Notes on Erlang QuickCheck - Part 2

Yesterday I had the pleasure of spending a few extra hours with John Hughes. As usual, it has been an impressive learning experience, so I decided - once again - to share some of the highlights from our discussions.

We modeled one of our internal Erlang applications, using a Quickcheck statem. The application was relatively small (i.e. <1000 LOC), it offered a pretty straightforward API and its code was already covered by a fair amount of unit tests, with code coverage surpassing 90%.

As already happened to someone else, I didn’t expect to find too many bugs, if not in the Quickcheck model itself. Once again, Quickcheck proved me to be very wrong, finding five or six corner cases which caused the tests to fail. It also revealed some interesting behaviour for the application which, even if ineherently correct, was not clearly documented.

It took me a couple of days to get familiar with the application and its API, to implement a decent model for it and to wrap up everything into a pull request and into these notes.

So, let’s start go through a couple of learnt lessons.

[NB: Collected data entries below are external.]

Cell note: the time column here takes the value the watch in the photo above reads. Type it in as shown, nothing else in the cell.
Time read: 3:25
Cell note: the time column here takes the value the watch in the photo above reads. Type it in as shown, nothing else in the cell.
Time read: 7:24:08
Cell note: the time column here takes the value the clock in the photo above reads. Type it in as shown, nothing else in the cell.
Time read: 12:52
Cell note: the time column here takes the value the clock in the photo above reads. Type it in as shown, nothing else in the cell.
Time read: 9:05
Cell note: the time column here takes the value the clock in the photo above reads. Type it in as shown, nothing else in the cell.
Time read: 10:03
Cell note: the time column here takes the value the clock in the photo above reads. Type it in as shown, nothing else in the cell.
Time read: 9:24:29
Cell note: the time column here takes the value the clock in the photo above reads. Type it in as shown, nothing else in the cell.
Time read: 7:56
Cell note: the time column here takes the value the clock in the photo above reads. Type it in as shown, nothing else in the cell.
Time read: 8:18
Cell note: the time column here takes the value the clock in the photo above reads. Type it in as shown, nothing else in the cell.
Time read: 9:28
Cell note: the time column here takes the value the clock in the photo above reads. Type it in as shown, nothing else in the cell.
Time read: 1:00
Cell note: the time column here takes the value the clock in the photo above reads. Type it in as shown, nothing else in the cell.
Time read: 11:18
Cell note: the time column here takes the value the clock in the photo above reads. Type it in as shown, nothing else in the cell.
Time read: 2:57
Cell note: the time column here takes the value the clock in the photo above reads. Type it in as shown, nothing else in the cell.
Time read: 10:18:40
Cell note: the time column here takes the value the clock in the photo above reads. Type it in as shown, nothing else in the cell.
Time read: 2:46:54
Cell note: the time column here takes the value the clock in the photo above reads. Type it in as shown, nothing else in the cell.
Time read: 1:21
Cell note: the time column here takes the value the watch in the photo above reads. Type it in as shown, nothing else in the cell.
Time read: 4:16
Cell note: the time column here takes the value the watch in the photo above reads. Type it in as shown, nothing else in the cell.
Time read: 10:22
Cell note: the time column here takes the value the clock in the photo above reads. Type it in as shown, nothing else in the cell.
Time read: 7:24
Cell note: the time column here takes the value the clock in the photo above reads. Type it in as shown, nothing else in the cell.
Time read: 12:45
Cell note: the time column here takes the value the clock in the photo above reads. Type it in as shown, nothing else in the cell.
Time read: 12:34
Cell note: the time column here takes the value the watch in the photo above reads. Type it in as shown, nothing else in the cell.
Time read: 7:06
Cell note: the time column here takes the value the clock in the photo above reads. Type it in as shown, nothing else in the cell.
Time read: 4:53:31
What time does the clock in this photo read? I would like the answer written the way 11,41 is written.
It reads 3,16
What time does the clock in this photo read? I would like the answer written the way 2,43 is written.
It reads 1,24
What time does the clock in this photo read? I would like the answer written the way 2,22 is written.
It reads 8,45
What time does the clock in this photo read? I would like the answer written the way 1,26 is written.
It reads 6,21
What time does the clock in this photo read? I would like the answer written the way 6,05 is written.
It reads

Is ‘zero’ a natural number?

There is no universal agreement about whether to include zero in the set of natural numbers. In Erlang QuickCheck, zero is considered a natural number, so it can be generated by the eqc_gen:nat/0 generator. In fact, a nat() normally shrinks to 0. This is easily verifiable by means of the eqc_gen:sampleshrink/1 function which, given a generator G, prints a value generated by G, followed by one way of shrinking it:

> eqc_gen:sampleshrink(eqc_gen:nat()).
3
--> [0,2]
ok
> eqc_gen:sampleshrink(eqc_gen:nat()).
8
--> [0,2,6,7]
ok

If you want to exclude the zero from the possible outcomes, you can define something like:

non_zero_nat() ->
    ?SUCHTHAT(N, eqc_gen:nat(), N > 0).

Code coverage for Erlang Quickcheck

Quickcheck does not provide code coverage information out of the box, so you need to use an external coverage analysis tool such as cover to obtain that piece of information.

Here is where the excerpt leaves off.